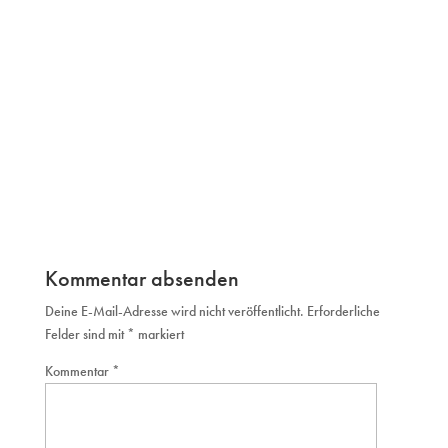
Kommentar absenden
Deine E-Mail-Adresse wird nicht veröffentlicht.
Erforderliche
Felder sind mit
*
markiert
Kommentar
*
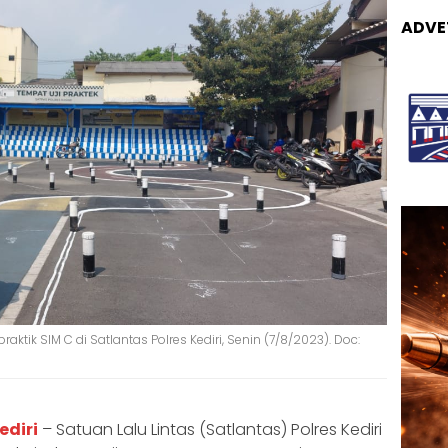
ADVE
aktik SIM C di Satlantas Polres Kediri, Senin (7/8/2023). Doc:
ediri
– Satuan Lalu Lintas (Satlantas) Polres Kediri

==

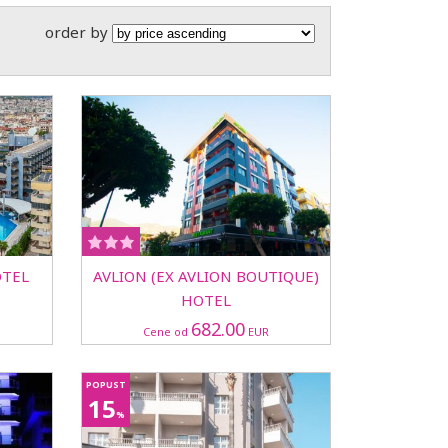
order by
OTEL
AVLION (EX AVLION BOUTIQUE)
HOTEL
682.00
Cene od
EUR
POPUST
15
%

### [INSTRUCTION]
Would you copy, word for word, only the lines above from the one containing "Deine E-Mail-Adresse wird" through the one containing "(Satlantas) Polres Kediri", both included, and please leave out the pictures?

### [EXERCISE OUTPUT]
Deine E-Mail-Adresse wird nicht veröffentlicht.
Erforderliche
Felder sind mit
*
markiert
Kommentar
*
ADVE
aktik SIM C di Satlantas Polres Kediri, Senin (7/8/2023). Doc:
ediri
– Satuan Lalu Lintas (Satlantas) Polres Kediri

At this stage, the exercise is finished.